One in six people lack safe drinking water
One in six people lack safe drinking water, UN summit told
Environment ministers from around the globe focused yesterday on improving the world’s water resources and sanitation as they gathered for the second day of a United Nations summit.
About one in six people lack access to safe drinking water, while 2.4 billion lacked access to basic sanitation, warned the UN Environment Programme, with UNEP executive director Klaus Toepfer saying that nearly 5,000 children die every day from diseases caused by a lack of water.
The agency said supplying safe water was increasingly difficult because the world population was growing rapidly, by 77 million people a year.
The discussions in the South Korean resort island of Jeju will form a basis for talks next month in New York with the UN Commission on Sustainable Development. That meeting will assess progress towards the United Nation’s target of halving the number of people without access to safe drinking water.
In Jeju, delegates would try to generate an initiative that would identify concrete measures to achieve those goals, UNEP spokesman Nick Nuttall said.

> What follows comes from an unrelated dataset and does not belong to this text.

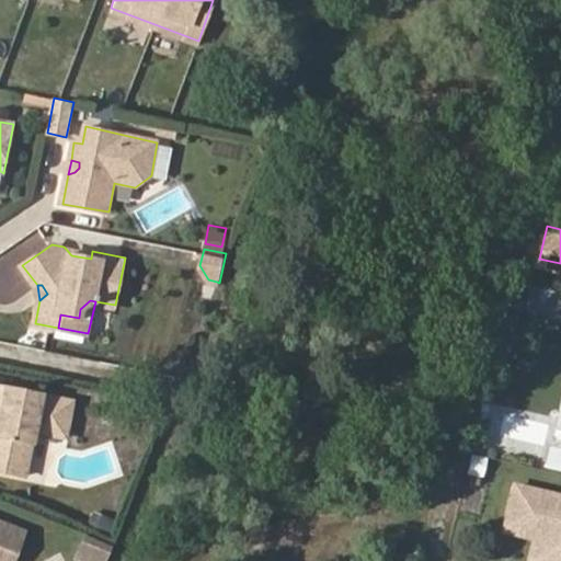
[(69,432),(75,396),(0,381),(0,411),(7,413),(4,430),(0,430),(0,466),(31,472),(41,426),(69,432)]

Air pollution cloaking Asian and other mega-cities of the world is also high on the conference agenda. In particular, experts are concerned about the environmental threat from sand storms driven from the deserts of China over the Korean peninsula and Japan, reaching even the US West Coast.
Meanwhile, delegates heard that small island “paradise” countries are increasingly being trashed by piles of solid waste and sewage they have neither the money nor space to cope with.
Small island nations are especially vulnerable because they are burdened by an influx of tourism, but often lack the landfill space, expensive incinerators or treatment plants to deal with garbage and human waste.
Since the early 1990s, the level of plastic waste on small islands has increased fivefold, according to a UNEP study. In the Caribbean, about 90 per cent of sewage is discharged untreated into surrounding seas; in the Pacific, about 98 per cent.
Worldwide, about one in 20 people who go swimming in the oceans get sick because of such discharge, said Veerle Vandeweed, chief co-ordinator of the study.
Ironically, most of the environmental damage from tourism came during the construction of resorts, not their operation, because of decisions to build too close to fragile coastlines and industrial waste, Mr Vandeweed said.
The rapid development could backfire on the islands if their allure as a tourist destination was spoiled by environmental degradation, the agency warned. The shoreline of the Pacific island of Nauru, for example, appeared blue-green in aerial photos, not from coral reefs but from mounds of discarded beer cans, it said. The piled-up trash also supported vermin that carried diseases such as plague.
“Many small island paradises are heaving under rising levels of rubbish and waste,” the UNEP report said. “Such wastes are not only unsightly and a threat to wildlife, they can also contaminate rivers and ground waters as they slowly degrade,” Mr Toepfer said.
The Alliance of Small Island States, a group of 45 island nations, were working with aid agencies, private industry and other governments to win access to better waste disposal technology and funding, Chairman Jagdish Koonjul said.
Sanitation problems were exacerbated on the islands because of the lack of fresh water. Rising ocean levels, triggered in part by global warming, had meant freshwater wells were increasingly tainted with seawater, Mr Koonjul said.